A série de reportagens apresentando fenômenos eleitorais nas eleições municipais deste ano na região Nordeste realizada pelo blog do Magno Martins, de Pernambuco, em parceria com o Portal MaisPB, mostra, nesta sexta-feira (11), o gari Marcelo Jacó da Silva Alves, 34 anos, ou simplesmente Jacky Leone, nome artístico que adotou por ser ator nas horas vagas.  Com 1.223 votos, 5,20% dos votos válidos, ele foi eleito o vereador mais votado em São Caetano, Agreste pernambucano.

Confira no vídeo

SÃO CAETANO – Se nas capitais as eleições municipais deste ano foram marcadas pelo símbolo da vassoura, que varreu o PT do poder, nos grotões nordestinos a mudança se deu no campo do inusitado. Em São Caetano, a 148 km do Recife, o vereador mais votado passou os últimos dois anos recolhendo o lixo da cidade como gari, contratado por uma empresa terceirizada pela Prefeitura. Marcelo Jacó da Silva Alves, 34 anos, ou simplesmente Jacky Leone, nome artístico que adotou por ser ator nas horas vagas, teve 1.223 votos, 5,20% dos votos válidos. Desbancou os poderosos, contrariou teses, entre as quais a de que a janela do Legislativo não se abre para lisos.

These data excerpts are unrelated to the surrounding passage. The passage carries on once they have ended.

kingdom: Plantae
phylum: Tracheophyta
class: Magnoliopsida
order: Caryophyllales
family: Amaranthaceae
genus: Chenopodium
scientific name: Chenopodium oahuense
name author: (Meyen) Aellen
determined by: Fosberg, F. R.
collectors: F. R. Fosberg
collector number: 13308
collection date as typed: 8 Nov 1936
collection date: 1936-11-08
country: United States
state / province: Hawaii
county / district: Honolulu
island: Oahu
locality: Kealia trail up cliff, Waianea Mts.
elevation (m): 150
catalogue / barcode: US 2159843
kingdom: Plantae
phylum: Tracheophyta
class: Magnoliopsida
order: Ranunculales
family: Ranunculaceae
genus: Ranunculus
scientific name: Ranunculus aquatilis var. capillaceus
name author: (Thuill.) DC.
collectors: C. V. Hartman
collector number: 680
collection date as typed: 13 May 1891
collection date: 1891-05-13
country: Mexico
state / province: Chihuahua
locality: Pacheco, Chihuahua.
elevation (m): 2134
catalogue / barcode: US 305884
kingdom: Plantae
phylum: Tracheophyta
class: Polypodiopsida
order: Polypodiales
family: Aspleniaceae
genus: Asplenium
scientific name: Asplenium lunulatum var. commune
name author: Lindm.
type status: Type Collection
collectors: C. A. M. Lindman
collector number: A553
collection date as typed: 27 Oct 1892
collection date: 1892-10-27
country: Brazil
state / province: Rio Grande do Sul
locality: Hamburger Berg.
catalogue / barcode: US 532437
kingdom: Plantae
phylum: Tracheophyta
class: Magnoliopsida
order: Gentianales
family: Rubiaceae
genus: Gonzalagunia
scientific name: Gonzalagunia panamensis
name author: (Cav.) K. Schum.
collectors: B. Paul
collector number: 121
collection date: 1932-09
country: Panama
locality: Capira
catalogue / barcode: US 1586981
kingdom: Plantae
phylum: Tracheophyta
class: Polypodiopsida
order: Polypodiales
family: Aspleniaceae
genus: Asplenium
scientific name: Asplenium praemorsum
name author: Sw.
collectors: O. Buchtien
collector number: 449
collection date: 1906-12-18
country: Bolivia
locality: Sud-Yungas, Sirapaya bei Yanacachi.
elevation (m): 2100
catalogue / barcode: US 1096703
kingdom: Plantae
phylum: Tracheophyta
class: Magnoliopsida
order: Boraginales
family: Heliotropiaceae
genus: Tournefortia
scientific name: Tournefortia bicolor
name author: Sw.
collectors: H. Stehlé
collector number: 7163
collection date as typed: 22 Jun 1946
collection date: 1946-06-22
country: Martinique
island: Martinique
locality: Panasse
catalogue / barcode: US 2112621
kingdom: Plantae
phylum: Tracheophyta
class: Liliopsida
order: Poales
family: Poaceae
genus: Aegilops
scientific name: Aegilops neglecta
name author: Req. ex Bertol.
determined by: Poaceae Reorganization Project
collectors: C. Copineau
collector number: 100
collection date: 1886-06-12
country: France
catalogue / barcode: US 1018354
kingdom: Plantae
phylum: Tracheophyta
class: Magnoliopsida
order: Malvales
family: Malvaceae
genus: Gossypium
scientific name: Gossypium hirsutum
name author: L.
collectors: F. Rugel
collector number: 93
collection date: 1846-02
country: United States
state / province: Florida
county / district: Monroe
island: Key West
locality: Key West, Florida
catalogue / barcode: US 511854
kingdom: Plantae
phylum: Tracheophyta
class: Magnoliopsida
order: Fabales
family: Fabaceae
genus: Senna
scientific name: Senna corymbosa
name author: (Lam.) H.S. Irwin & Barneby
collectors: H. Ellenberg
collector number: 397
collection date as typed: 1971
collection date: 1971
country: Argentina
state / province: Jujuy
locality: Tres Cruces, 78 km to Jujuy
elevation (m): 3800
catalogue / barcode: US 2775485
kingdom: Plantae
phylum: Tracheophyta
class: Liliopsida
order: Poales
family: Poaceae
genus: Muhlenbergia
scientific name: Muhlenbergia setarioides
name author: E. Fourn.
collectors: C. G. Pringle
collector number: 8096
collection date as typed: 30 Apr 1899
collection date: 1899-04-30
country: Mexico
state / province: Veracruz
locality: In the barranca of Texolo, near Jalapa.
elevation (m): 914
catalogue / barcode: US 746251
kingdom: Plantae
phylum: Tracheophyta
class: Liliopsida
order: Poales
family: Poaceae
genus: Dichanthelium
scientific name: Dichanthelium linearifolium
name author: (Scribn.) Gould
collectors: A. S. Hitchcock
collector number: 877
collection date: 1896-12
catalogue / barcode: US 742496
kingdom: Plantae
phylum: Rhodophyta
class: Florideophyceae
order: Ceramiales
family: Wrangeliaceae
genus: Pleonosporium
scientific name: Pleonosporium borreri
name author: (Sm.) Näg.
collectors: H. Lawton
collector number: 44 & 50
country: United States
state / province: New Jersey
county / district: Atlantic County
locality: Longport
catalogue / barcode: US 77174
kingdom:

Fã de carteirinha de Jackie Chan, ator oriental especialista em artes marciais e do cantor Michael Jackson, Jacky Leone caiu na graça facilmente do povo de São Caetano por ter feito uma campanha bem-humorada para quebrar preconceitos. Além de dançar imitando o maior ícone negro de todos os tempos da música americana e se inspirar nos heroísmo de ação do Kung Fu, principal estilo de Jackie Chan, Leone usou, principalmente, a bandeira do combate à corrupção.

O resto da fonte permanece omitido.